We have been provided with a bitmap image.bmp. We can recover the encoded data stored in it using the following cs-script.
//decodeimage.cs
using System;
using System.Drawing;
using System.IO;
class decodeimage
{
public static void Main()
{
string image_file = "image.bmp";
Bitmap bmp = new Bitmap(image_file);
byte[] ct = new byte[bmp.Width*bmp.Height];
int num = 0;
for (int i = 0; i < bmp.Width; i++)
{
for (int j = 0; j < bmp.Height; j++)
{
Color pixel = bmp.GetPixel(i, j);
byte bits_2_0 = (byte)(pixel.R & 7);
byte bits_5_3 = (byte)(pixel.G & 7);
byte bits_7_6 = (byte)(pixel.B & 3);
ct[num] = (byte)((bits_7_6 <<6) | (bits_5_3 <<3) | bits_2_0);
num++;
}
}
File.WriteAllBytes("ct.bin", ct);
}
}
The recovered data doesn't represent anything meaningful as it's encrypted as shown in Figure 34.
Reversing the encryption
To get back the original data we need to decrypt the recovered data.

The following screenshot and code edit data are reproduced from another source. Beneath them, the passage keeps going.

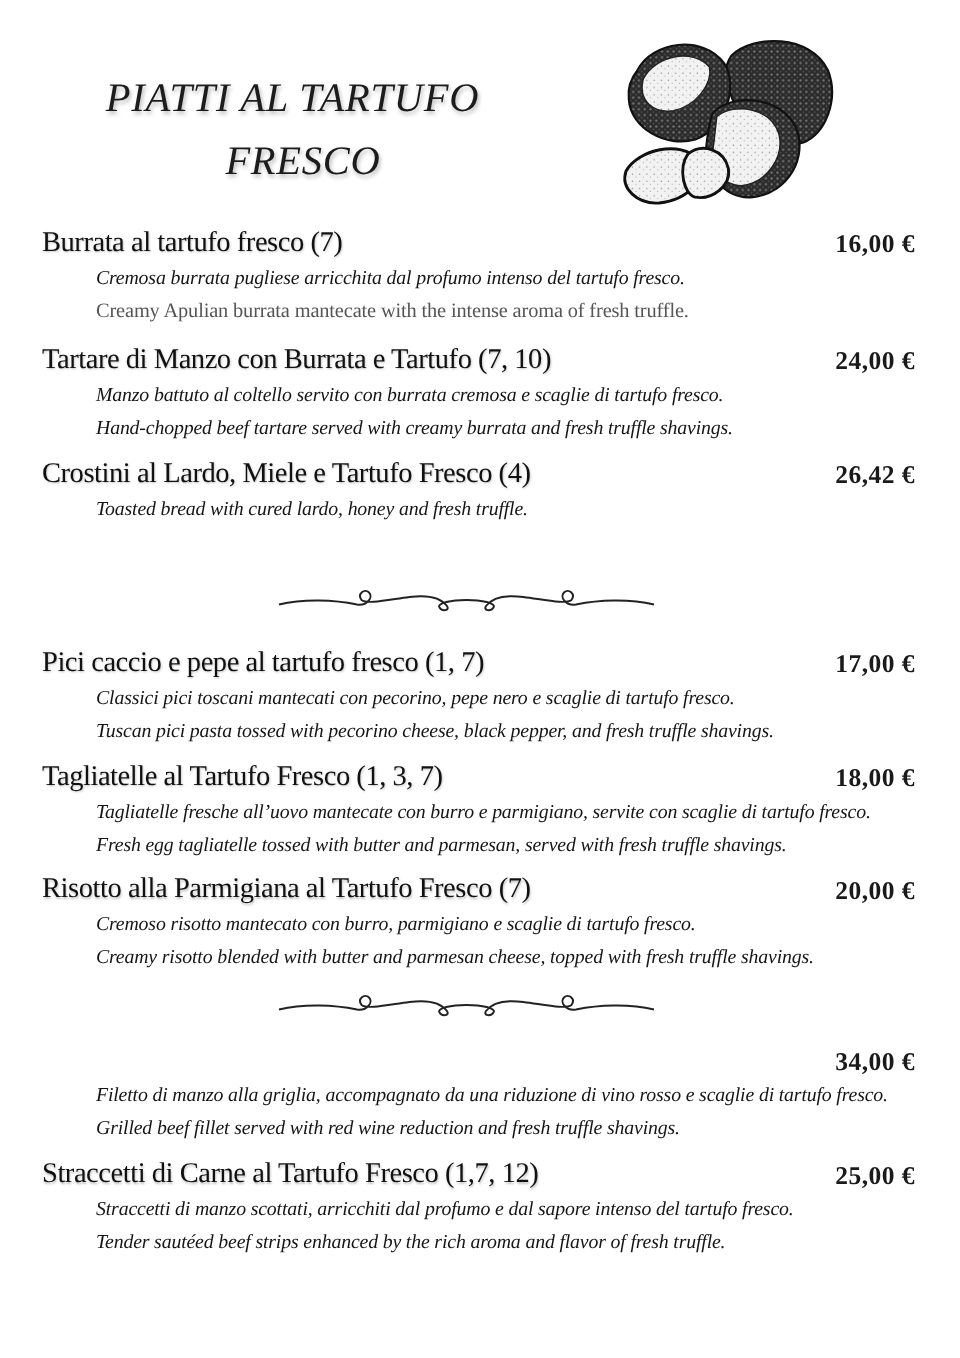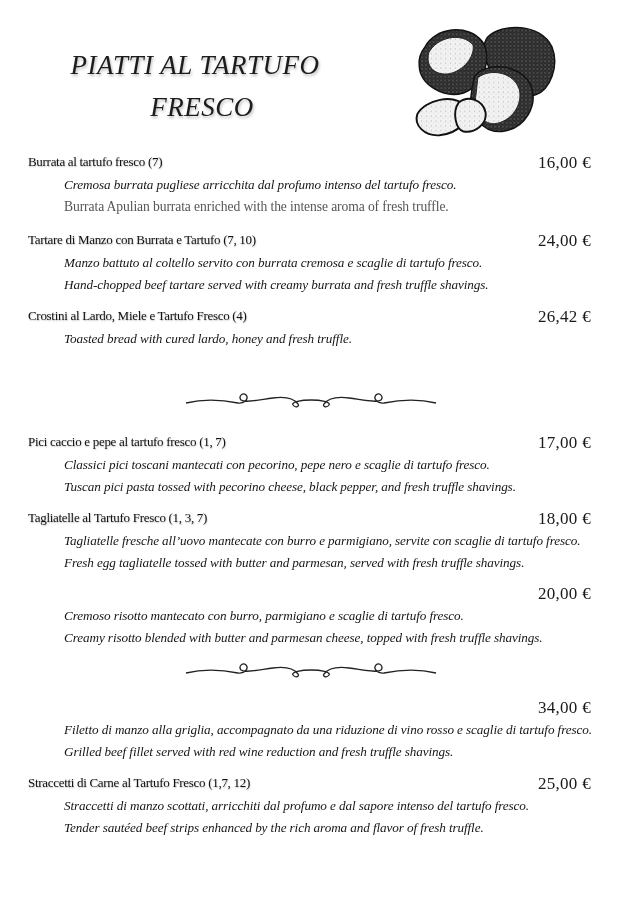--- a/index.html
+++ b/index.html
@@ -13,28 +13,29 @@
     text-align: center; font-style: italic;
     font-size: 27px; line-height: 42px; letter-spacing: 0.5px;
     color: #1c1c1c;
     text-shadow: 1px 2px 3px rgba(0,0,0,0.28);
   }
   .truffle-art { position: absolute; left: 405px; top: 18px; width: 165px; height: 125px; }
   .menu-item { position: absolute; left: 28px; width: 582px; }
   .item-head { position: relative; height: 24px; }
   .item-name {
     position: absolute; left: 0; top: 0;
-    font-size: 13px; line-height: 24px; color: #111;
+    font-size: 19px; line-height: 24px; color: #111;
     letter-spacing: -0.3px;
     text-shadow: 0.5px 1px 1.5px rgba(0,0,0,0.25);
   }
   .item-price {
-    position: absolute; right: 19px; top: 2px;
+    position: absolute; right: 0; top: 2px;
     font-size: 17px; line-height: 22px; color: #1a1a1a;
     letter-spacing: 0.3px;
+    font-weight: bold;
   }
   .desc-it, .desc-en {
     font-style: italic; font-size: 13.2px; line-height: 22px; color: #151515;
     white-space: nowrap; letter-spacing: -0.1px; margin-left: 36px;
   }
   .desc-en.plain { font-style: normal; color: #555; font-size: 13.6px; }
   .divider { position: absolute; left: 183px; width: 256px; height: 22px; }
 </style>
 </head>
 <body>
@@ -69,21 +70,21 @@
   <path d="M12 100 C20 85, 50 78, 62 92 C70 104, 55 120, 35 122 C20 123, 8 112, 12 100 Z" fill="url(#marble)" stroke="#111" stroke-width="2"></path>
   <path d="M55 88 C65 80, 80 85, 83 98 C85 110, 72 120, 60 118 C52 116, 48 98, 55 88 Z" fill="url(#marble)" stroke="#111" stroke-width="2"></path>
 </svg>
 
 <div class="menu-item" style="top:150px;">
   <div class="item-head">
     <div class="item-name">Burrata al tartufo fresco  (7)</div>
     <div class="item-price">16,00 €</div>
   </div>
   <div class="desc-it">Cremosa burrata pugliese arricchita dal profumo intenso del tartufo fresco.</div>
-  <div class="desc-en plain">Burrata Apulian burrata enriched with the intense aroma of fresh truffle.</div>
+  <div class="desc-en plain">Creamy Apulian burrata mantecate with the intense aroma of fresh truffle.</div>
 </div>
 
 <div class="menu-item" style="top:228px;">
   <div class="item-head">
     <div class="item-name">Tartare di Manzo con Burrata e Tartufo (7, 10)</div>
     <div class="item-price">24,00 €</div>
   </div>
   <div class="desc-it">Manzo battuto al coltello servito con burrata cremosa e scaglie di tartufo fresco.</div>
   <div class="desc-en">Hand-chopped beef tartare served with creamy burrata and fresh truffle shavings.</div>
 </div>
@@ -113,20 +114,21 @@
   <div class="item-head">
     <div class="item-name">Tagliatelle al Tartufo Fresco (1, 3, 7)</div>
     <div class="item-price">18,00 €</div>
   </div>
   <div class="desc-it">Tagliatelle fresche all’uovo mantecate con burro e parmigiano, servite con scaglie di tartufo fresco.</div>
   <div class="desc-en">Fresh egg tagliatelle tossed with butter and parmesan, served with fresh truffle shavings.</div>
 </div>
 
 <div class="menu-item" style="top:581px;">
   <div class="item-head">
+    <div class="item-name">Risotto alla Parmigiana al Tartufo Fresco  (7)</div>
     <div class="item-price">20,00 €</div>
   </div>
   <div class="desc-it">Cremoso risotto mantecato con burro, parmigiano e scaglie di tartufo fresco.</div>
   <div class="desc-en">Creamy risotto blended with butter and parmesan cheese, topped with fresh truffle shavings.</div>
 </div>
 
 <svg class="divider" style="top:660px;" viewBox="0 0 256 22">
   <path d="M3 13 C20 9, 40 10, 55 13 C62 14, 66 8, 63 5 C60 2, 55 6, 58 10 C62 13, 75 10, 90 8 C105 6, 112 10, 115 14 C117 17, 112 18, 110 15 C108 12, 118 10, 128 10 C138 10, 148 12, 146 15 C144 18, 139 17, 141 14 C144 10, 151 6, 166 8 C181 10, 194 13, 198 10 C201 6, 196 2, 193 5 C190 8, 194 14, 201 13 C216 10, 236 9, 253 13" fill="none" stroke="#222" stroke-width="1.3"></path>
 </svg>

One way to do that is by studying the encryption logic and try to develop a decrypter. However, we will take a shortcut and bruteforce the original data instead. In other words we will encrypt all possible values that a byte can take (256 values) reusing the logic from the decompiled code. If the encrypted value matches, then our byte is correct.
//decrypt.cs
using System;
using System.Drawing;
using System.IO;
class decrypt {
public static byte b(byte b, int r) {/*snip*/}
public static byte d(byte b, int r) {/*snip*/}
public static byte e(byte b, byte k) {/*snip*/}
public static byte g(int idx) {/*snip*/}
public static void Main() {
byte[] ct = File.ReadAllBytes("ct.bin");
byte[] pt = new byte[ct.Length];
int num_backup = 0;
for (int i = 0; i < ct.Length; i++) {
for(byte xxx = 0; xxx <= 255; xxx++) {
int num = num_backup;
int num2 = g(num++);
int num3 = xxx;
num3 = e((byte)num3, (byte)num2);
num3 = b((byte)num3, 7);
int num4 = g(num++);
num3 = e((byte)num3, (byte)num4);
num3 = d((byte)num3, 3);
if(ct[i] == (byte)num3) {
pt[i] = xxx;
num_backup = num;
break;
}
}
}
File.WriteAllBytes("pt.bin", pt);
}
}
To keep it readable, I have not shown the entire code above. Running our decrypter we get a file with a BMP header which looks like Figure 35.
Since the encoded data is a bitmap, it's possible that some data has been hidden inside it as well. In the same way as we did earlier, let's recover the encoded data in it.
This time we get another BMP containing the flag.